Offshore Tax Shelters
Offshore tax shelter promoters claim that taxpayers will receive significant tax benefits and asset protection by establishing entities in the "tax havens" of the world. These shady promoters encourage unsuspecting individuals to assign income to offshore corporations or bank accounts in the Caribbean and other countries. The offshore money is retrieved by use of financial instruments, such as offshore credit and check cards, to avoid paying taxes. Unfortunately, many of these shelters are schemes that financially benefit the promoters, resulting in disastrous consequences, including huge civil, monetary, and criminal penalties.
We have experience representing and advising individuals before the Internal Revenue Service and State, involved in offshore tax shelters. We can potentially mitigate exposure to criminal or civil penalties arising from involvement in an offshore scheme. We also advise taxpayers regarding potential liability in any offshore transaction.

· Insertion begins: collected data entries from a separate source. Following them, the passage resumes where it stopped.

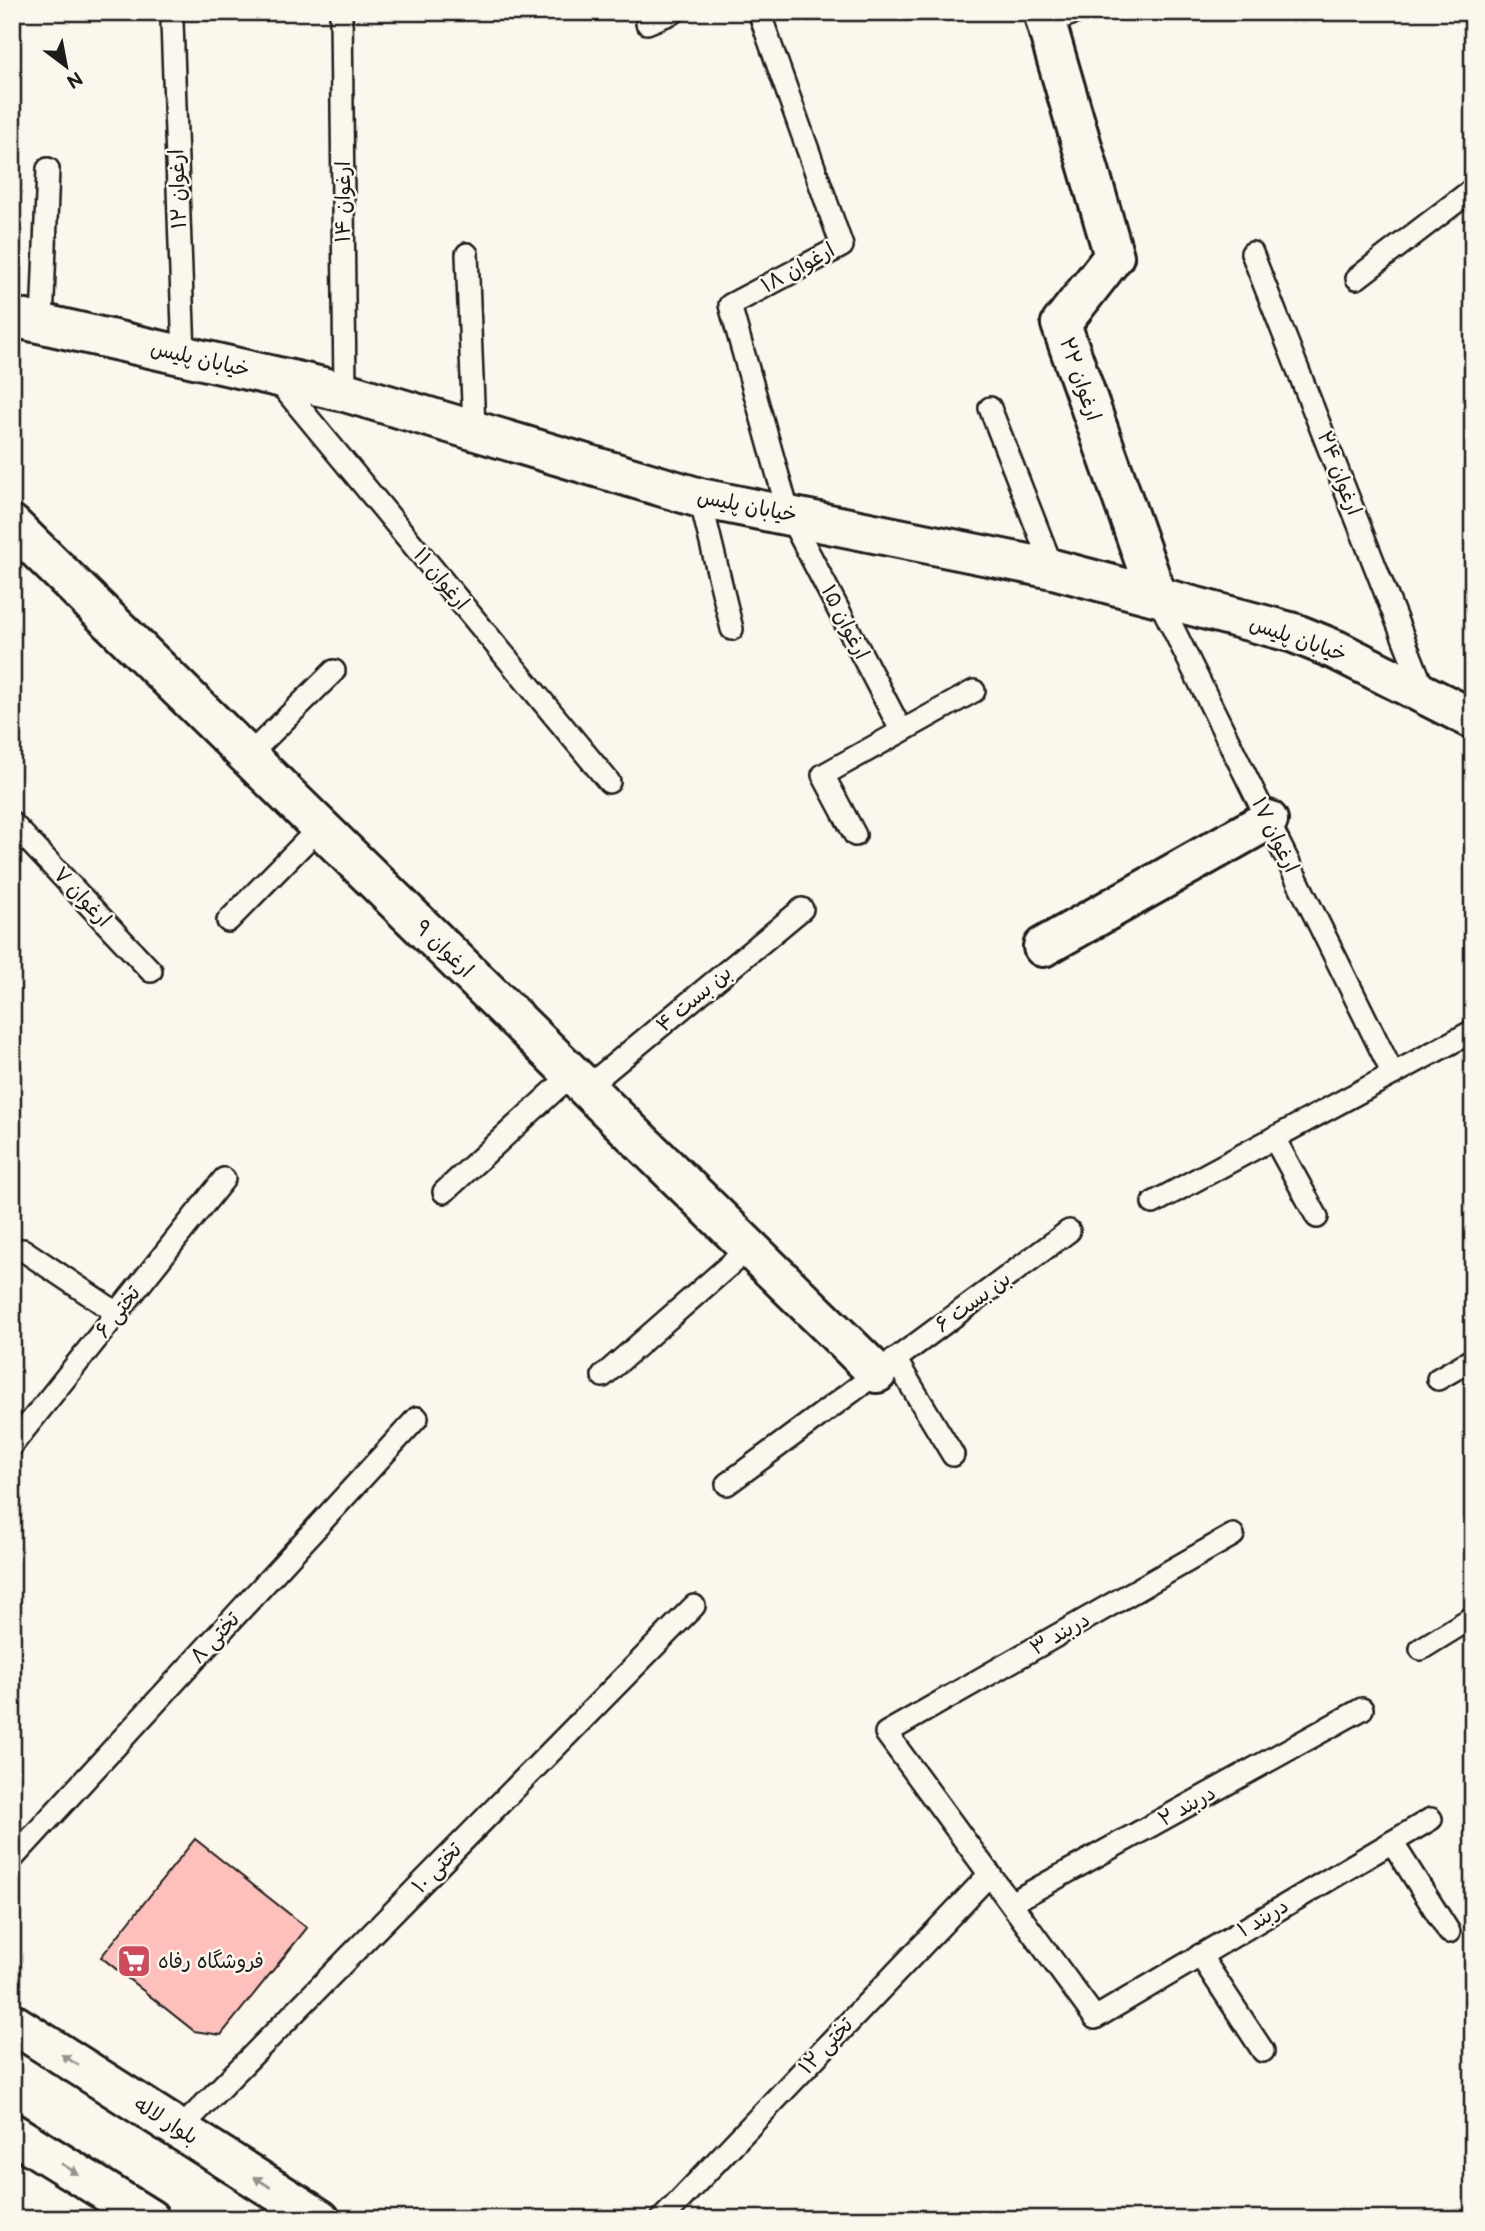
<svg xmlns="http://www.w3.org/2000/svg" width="1485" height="2231" viewBox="0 0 1485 2231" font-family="'Balsamiq Sans','Playpen Sans Arabic',sans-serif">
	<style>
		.building { fill: #fdc0bb; stroke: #1c1c1c; stroke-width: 2 }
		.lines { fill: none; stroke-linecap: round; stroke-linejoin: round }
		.service-casing { stroke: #1c1c1c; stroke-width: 26 }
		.minor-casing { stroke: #1c1c1c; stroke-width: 44 }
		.tertiary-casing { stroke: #1c1c1c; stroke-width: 44 }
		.service { stroke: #fbf7ec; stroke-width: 21 }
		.minor { stroke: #fbf7ec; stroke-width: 38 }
		.tertiary { stroke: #fbf7ec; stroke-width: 38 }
		.oneway { fill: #97948e }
		.labels { text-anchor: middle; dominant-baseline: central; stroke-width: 5; stroke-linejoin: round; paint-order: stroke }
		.street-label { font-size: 21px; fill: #1c1c1c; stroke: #fbf7ec }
		.poi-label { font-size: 21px; fill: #1c1c1c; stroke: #fbf7ec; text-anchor: start }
	</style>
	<rect width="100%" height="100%" fill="#fbf7ec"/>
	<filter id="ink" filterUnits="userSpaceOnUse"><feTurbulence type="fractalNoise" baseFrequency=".0143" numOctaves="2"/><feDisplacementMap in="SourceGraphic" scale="14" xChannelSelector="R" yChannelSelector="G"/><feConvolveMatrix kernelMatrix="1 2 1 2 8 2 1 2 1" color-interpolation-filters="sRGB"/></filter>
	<g filter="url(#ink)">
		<path class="building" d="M 195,1839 L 307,1928 L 221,2035 L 194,2031 L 101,1957 Z"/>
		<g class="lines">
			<g class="service-casing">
				<g id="service">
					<path d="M 341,12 L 345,392"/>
					<path d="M 759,12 L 842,246 L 730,305 L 789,515 L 901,730"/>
					<path d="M 172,22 L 184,355"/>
					<path d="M 647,23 L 674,12"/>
					<path d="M 1046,23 L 1077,12"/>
					<path d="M 1252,253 L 1425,693"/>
					<path d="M 467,254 L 474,428"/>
					<path d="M 1357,278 L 1473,189"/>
					<path d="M 42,324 L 48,169"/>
					<path d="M 276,379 L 609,782"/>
					<path d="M 990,408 L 1053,569"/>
					<path d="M 700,498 L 732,629"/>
					<path d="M 1157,596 L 1393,1074"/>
					<path d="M 248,756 L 334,671"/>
					<path d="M 12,823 L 151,971"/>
					<path d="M 855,835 L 823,775 L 974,691"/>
					<path d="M 228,921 L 320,827"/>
					<path d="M 586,1088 L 802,909"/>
					<path d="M 1274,1138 L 1317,1217"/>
					<path d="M 444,1192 L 572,1074"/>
					<path d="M 1153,1203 L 1473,1031"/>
					<path d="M 23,1250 L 117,1313"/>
					<path d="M 895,1359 L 953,1455"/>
					<path d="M 603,1376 L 749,1248"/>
					<path d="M 1438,1379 L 1473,1359"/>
					<path d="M 12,1445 L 224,1179"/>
					<path d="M 727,1484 L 1069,1231"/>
					<path d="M 1233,1535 L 886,1733 L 1095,2018 L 1431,1819"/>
					<path d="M 1421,1649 L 1473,1617"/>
					<path d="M 1392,1842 L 1449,1932"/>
					<path d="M 12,1859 L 417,1418"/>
					<path d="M 1011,1903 L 1362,1709"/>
					<path d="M 1200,1955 L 1263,2051"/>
					<path d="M 180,2129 L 694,1606"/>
					<path d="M 662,2219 L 990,1874"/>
				</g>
			</g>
			<g class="minor-casing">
				<g id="minor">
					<path d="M 1043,12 L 1114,256 L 1061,324 L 1157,596"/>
					<path d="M 12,317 L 345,392 L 700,498 L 1053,569 L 1294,633 L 1336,650 L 1473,719"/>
					<path d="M 12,525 L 877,1373"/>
					<path d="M 1043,947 L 1268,820"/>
				</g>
			</g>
			<g class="tertiary-casing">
				<g id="tertiary">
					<path d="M 12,2023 L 320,2219"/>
					<path d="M 12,2133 L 150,2219"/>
				</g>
			</g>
			<use href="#service" class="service"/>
			<use href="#minor" class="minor"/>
			<use href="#tertiary" class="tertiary"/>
		</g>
		<defs><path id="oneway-solid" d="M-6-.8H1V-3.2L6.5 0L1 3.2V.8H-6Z" transform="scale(1.75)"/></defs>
		<g class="oneway">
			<use href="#oneway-solid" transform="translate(70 2060) rotate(-148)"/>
			<use href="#oneway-solid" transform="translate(70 2169) rotate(32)"/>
			<use href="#oneway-solid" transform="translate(262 2182) rotate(-147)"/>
		</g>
	</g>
	<defs>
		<g id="supermarket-square" transform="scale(1.75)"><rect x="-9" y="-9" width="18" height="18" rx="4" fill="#d1495b" stroke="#fbf7ec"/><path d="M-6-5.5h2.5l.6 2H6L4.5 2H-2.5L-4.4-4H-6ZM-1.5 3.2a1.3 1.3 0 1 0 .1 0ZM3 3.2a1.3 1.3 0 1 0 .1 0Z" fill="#fff"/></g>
	</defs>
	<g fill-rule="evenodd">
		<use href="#supermarket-square" x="134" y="1961"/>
	</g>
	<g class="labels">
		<g class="street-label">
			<text transform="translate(178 189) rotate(-92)">ارغوان ۱۲</text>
			<text transform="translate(343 202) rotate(-90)">ارغوان ۱۴</text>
			<text transform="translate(798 268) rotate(-29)">ارغوان ۱۸</text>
			<text transform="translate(200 359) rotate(13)">خیابان پلیس</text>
			<text transform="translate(1080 379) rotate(71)">ارغوان ۲۲</text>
			<text transform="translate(1339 473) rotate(69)">ارغوان ۲۴</text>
			<text transform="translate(747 506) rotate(11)">خیابان پلیس</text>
			<text transform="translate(441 579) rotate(50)">ارغوان ۱۱</text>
			<text transform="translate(845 622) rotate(63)">ارغوان ۱۵</text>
			<text transform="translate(1298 639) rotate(19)">خیابان پلیس</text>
			<text transform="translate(1275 835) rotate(64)">ارغوان ۱۷</text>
			<text transform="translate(82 897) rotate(47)">ارغوان ۷</text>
			<text transform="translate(444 949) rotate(44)">ارغوان ۹</text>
			<text transform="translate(694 999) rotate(-40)">بن بست ۴</text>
			<text transform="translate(973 1302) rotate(-36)">بن بست ۶</text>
			<text transform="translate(118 1312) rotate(-52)">تختی ۶</text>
			<text transform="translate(1060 1634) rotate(-30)">دربند ۳</text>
			<text transform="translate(215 1638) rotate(-47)">تختی ۸</text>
			<text transform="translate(1187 1806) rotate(-29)">دربند ۲</text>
			<text transform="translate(437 1868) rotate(-46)">تختی ۱۰</text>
			<text transform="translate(1263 1918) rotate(-31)">دربند ۱</text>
			<text transform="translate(826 2046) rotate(-47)">تختی ۱۲</text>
			<text transform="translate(166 2121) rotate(32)">بلوار لاله</text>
		</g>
		<g class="poi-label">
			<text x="158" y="1961">فروشگاه رفاه</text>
		</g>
	</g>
	<rect width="1485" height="2231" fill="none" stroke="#fbf7ec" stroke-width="42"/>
	<rect x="21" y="21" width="1443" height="2189" fill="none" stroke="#1c1c1c" stroke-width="2.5" filter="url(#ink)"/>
	<g transform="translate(66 66) rotate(148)" stroke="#fbf7ec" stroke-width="5" paint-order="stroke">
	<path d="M0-5L12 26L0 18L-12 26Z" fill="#1c1c1c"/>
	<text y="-10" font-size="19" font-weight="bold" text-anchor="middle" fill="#1c1c1c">N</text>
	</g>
</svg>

Since these practice groups overlap in a number of areas, you may wish to read about our Offshore Tax Compliance Practice Group, and blog, for more information,
Bank Secrecy Act
Passed in 1970, the Bank Secrecy Act (“BSA”) was the first set of laws specifically designed to combat money laundering. In fact, it is sometimes referred to as the “Anti-Money Laundering Law (“AML”)” or “BSA/AML.” The BSA has been amended over the years by the addition of other anti-money laundering laws such as the Patriot Act. The BSA requires business and financial institutions to keep records and/or file reports of certain transactions and activity. The records and reports are especially useful to government and law enforcement activities in detecting money laundering, tax evasion, terrorism and other criminal activities.
As a practical matter, the government knows everything that an individual does with a bank. The government requires banks to have sophisticated computer programs, which are monitored by experienced, knowledgeable professionals looking for any irregularity; whether the irregularity occurs in one branch of a bank, or different branches of a bank, or by multiple banks. Any illegal attempt will result in the bank reporting you and your transactions to the government, which can prosecute you for felony charges resulting in years of imprisonment and large monetary penalties.
Bank Reporting Requirements
The BSA institutes reporting and recording requirements for banks and other financial institutions in addition to mandates for reports or records from individuals and businesses. Every currency deposit, withdrawal, exchange, payment or transfer involving more than $10,000 must be reported on a Currency Transaction Report (“CTR”). While there are certain exemptions, such as transactions between banks, governmental agencies or entities on the NYSE, etc., the financial institution is still required to file a designation of exemption.
Banks must report any suspicious transactions or attempted transactions. A Suspicious Activity Report (“SAR”), found here, must be filed if one or several related transactions involve $5,000 in non-face to face transactions and $2,000 in face-to-face transactions, and the bank knows or believes that the transaction:
- Involves funds from illegal activities;
- Is intended to hide or disguise funds or assets from illegal activities in order to violate or evade any federal law or regulation or to avoid a transaction reporting requirement;
- Is designed to evade the regulations created under the BSA;
- Has no business or lawful purpose or is not the kind of transaction a particular customer normally engages in and, after looking at the background, facts, and possible purpose of the transaction, the bank cannot reasonably explain it.
Penalties for failing to Report Suspicious Acts
Financial Institutions are required to file reports of suspicious activity. A $25,000 fine, or the amount of the transaction (not to exceed $100,000), whichever is greater, will be imposed upon a bank that fails to file a CTR or SAR. Negligence on the part of a bank could cause it to be fined $500 for one violation or $50,000 for a pattern of negligence. Conversely, there is no penalty for reports that are not necessary.
Privacy rights diminish as concerns grow regarding money laundering and terrorism. In 1986, as part of the Money Laundering Control Act, Congress stated that a financial institution would not be held liable for the sharing of information relating to suspicious activity. Financial institutions report a client’s name, address, social security number, driver’s license number and more to the government. Any transaction of $10,000 or more will require that a customer’s information be shared. Also, the language of the regulation may make it necessary to report totally legal transactions of $5,000 or more because the transaction is not customary for the individual. The reports are filed with the Treasury Department’s Financial Crimes Enforcement Network and, thereafter, are available to the FBI, Secret Service, Customs Service, every U.S. Attorney’s Office and several other law enforcement agencies, which can access the reports without normal evidentiary requirements.